My favorite bit was when she interviewed a young man in a small town about their marriage customs. Everyone they know is invited, and people will often bring friends as well. This couple had over 700 people at their wedding. Each guest gave money in a small labelled envelope, and the new bride very carefully wrote down the precise sum given by each guest. This part was very important because when someone else gets married, the couple is expected to give back exactly the amount originally give them, plus interest! This means that every new couple essentially gets a loan from the community to help get them started. And the community has a vested interest in making sure the couple survives so that they can return the favor down the road.

I absolutely loved Committed, but I'm quite curious to know how other people react to it, specifically people who haven't been divorced.

It Sucked and then I cried - Heather B. Armstrong

I've been reading dooce.com for years now. I think I first started reading it regularly when I found out I was pregnant. At the time she was writing about life with a small child and I was totally entranced by the story, the photography, and her voice. She just doesn't seem to have the boundaries that most people do, which got her fired way back when she first started writing this blog, but it means that what you get to see here is a little more genuine than what you get everywhere else.

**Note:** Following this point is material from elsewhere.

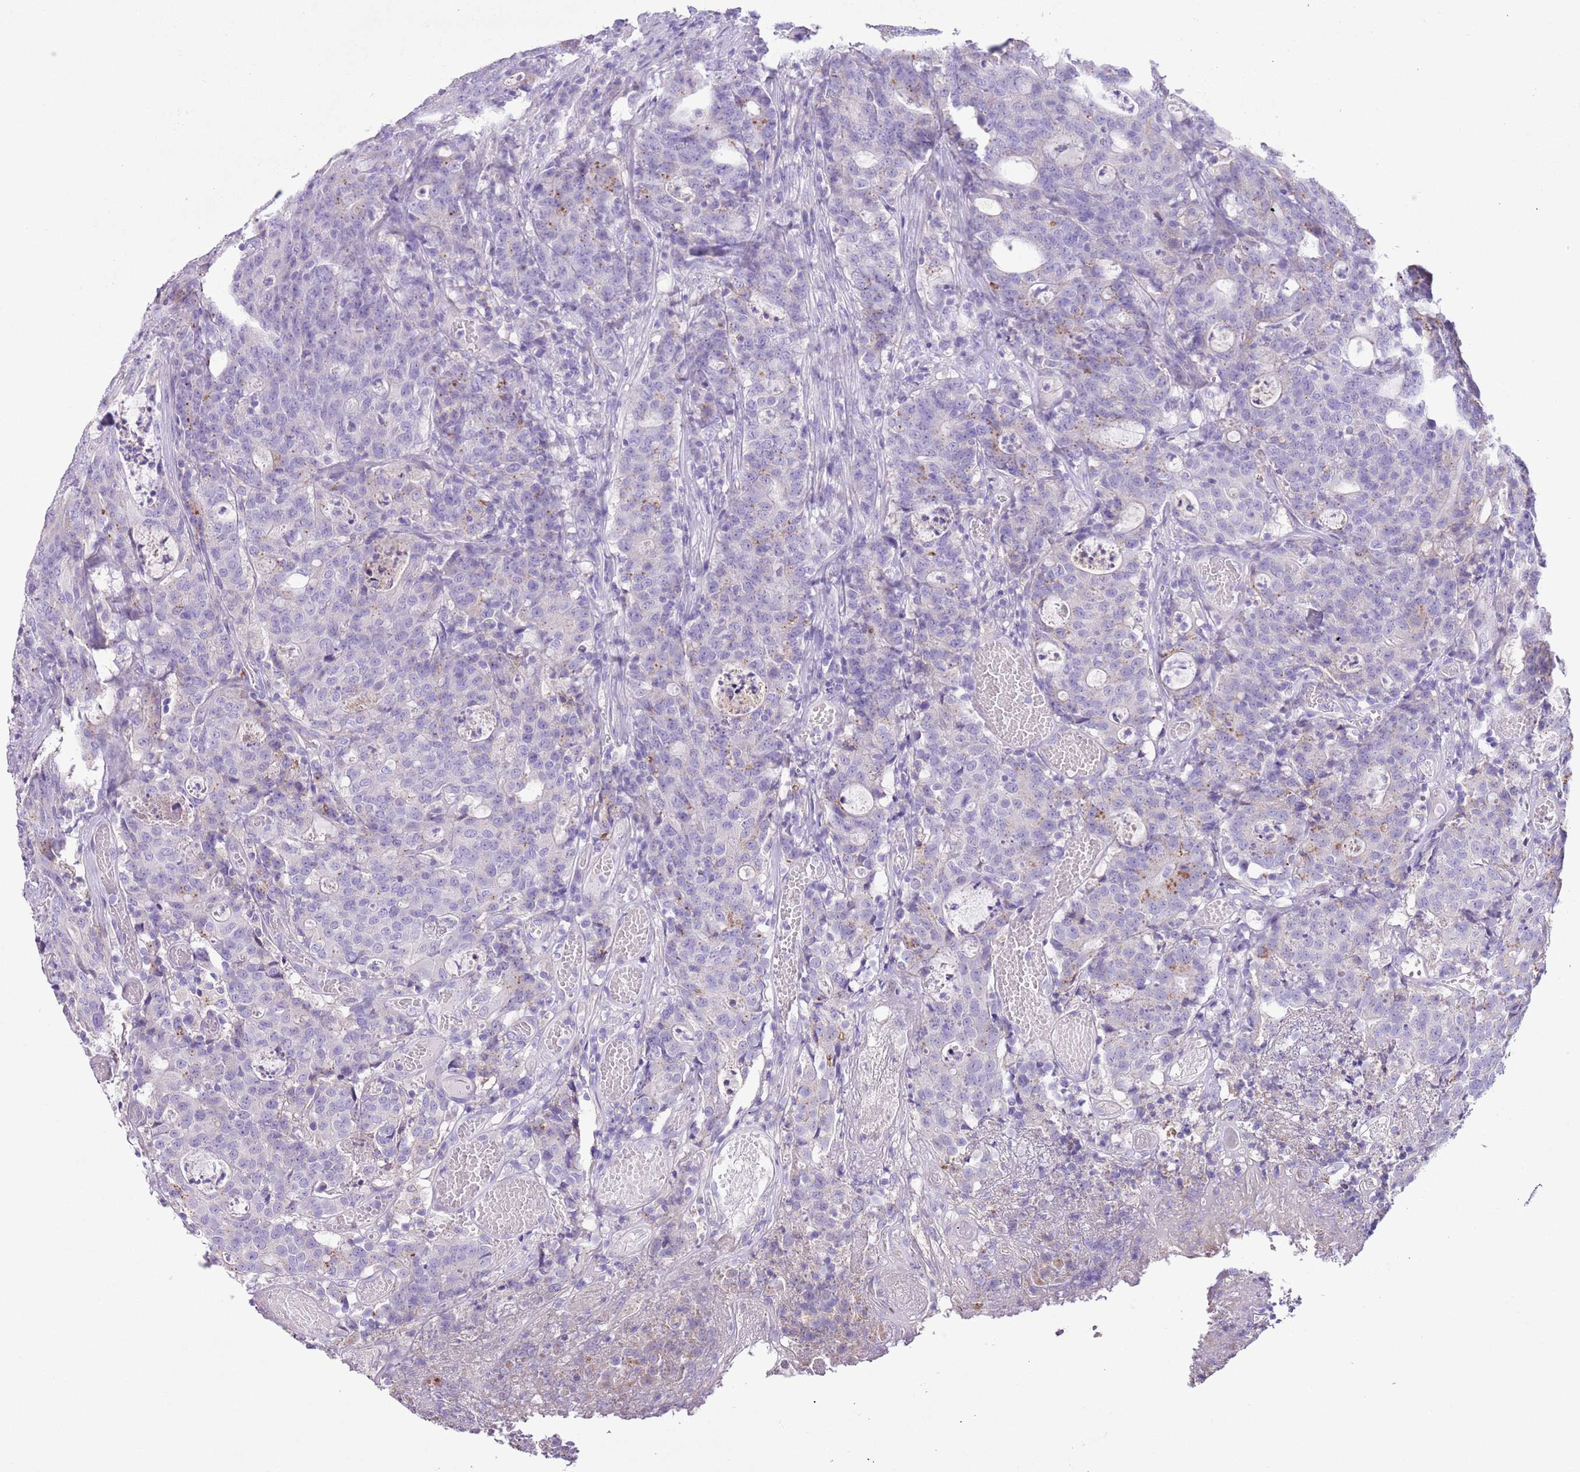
{"staining": {"intensity": "weak", "quantity": "<25%", "location": "cytoplasmic/membranous"}, "tissue": "colorectal cancer", "cell_type": "Tumor cells", "image_type": "cancer", "snomed": [{"axis": "morphology", "description": "Adenocarcinoma, NOS"}, {"axis": "topography", "description": "Colon"}], "caption": "Colorectal cancer (adenocarcinoma) was stained to show a protein in brown. There is no significant expression in tumor cells.", "gene": "ZNF697", "patient": {"sex": "male", "age": 83}}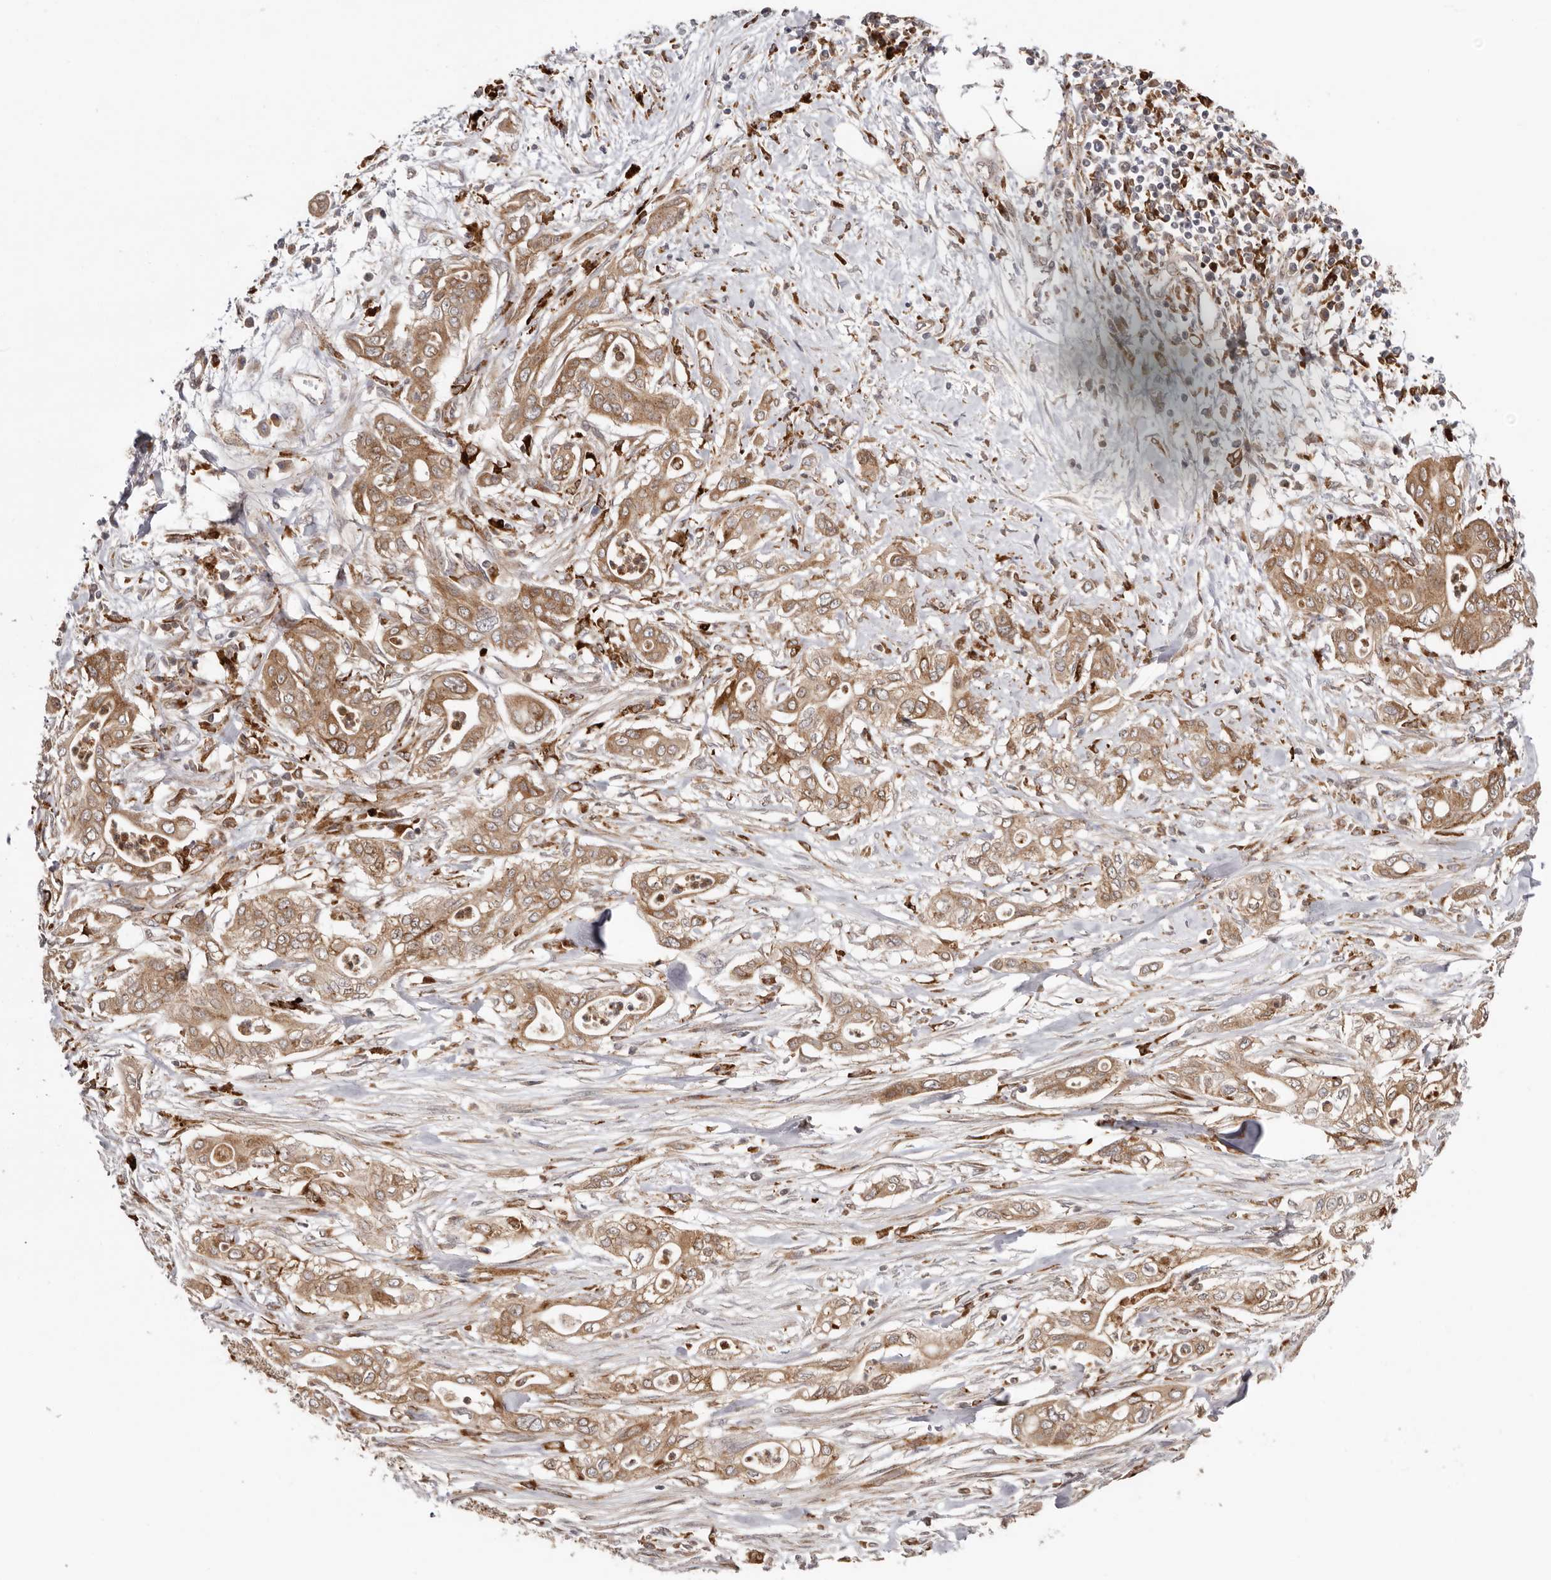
{"staining": {"intensity": "moderate", "quantity": ">75%", "location": "cytoplasmic/membranous"}, "tissue": "pancreatic cancer", "cell_type": "Tumor cells", "image_type": "cancer", "snomed": [{"axis": "morphology", "description": "Adenocarcinoma, NOS"}, {"axis": "topography", "description": "Pancreas"}], "caption": "Pancreatic cancer (adenocarcinoma) was stained to show a protein in brown. There is medium levels of moderate cytoplasmic/membranous expression in about >75% of tumor cells.", "gene": "GRN", "patient": {"sex": "male", "age": 58}}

She just recently published this book about the first year of Leta's life, and her own struggle with depression, including checking into a hospital to deal with it post-partum. This is the book I wish I had read when Elli was just a few weeks old and I felt like I was drowning. She is so open and honest about exactly how hard it can be to cope with a tiny and demanding little person, while simultaneously showing you how amazing it can be. But mostly it is that she is so funny than you just can't help but laugh out loud. Most people can't pull of the juxtaposition of seriousness and hilarity, but she manages almost every day on her blog. The book is a lot more than just reading through what she has written online. You get a really coherent narrative, and a lot of the details that just had to get left out as she was coping with a new baby, serious depression, and severals days in the hospital. You do miss out on all the gorgeous photos from the blog. There are a few colour plates included in the centre of the book, but she and her husband are both amazing photographers, and the pictures that appear daily on her website are totally stunning.

This isn't a how-to parenting manual by any means. But it is a very open and honest account of the downward spiral into post-partum depression, and the struggle to recover from that, told in a wonderfully entertaining voice that is a real pleasure to read. I know this sounds like something that shouldn't work at all, but that's only because no one else writes quite the way Dooce does.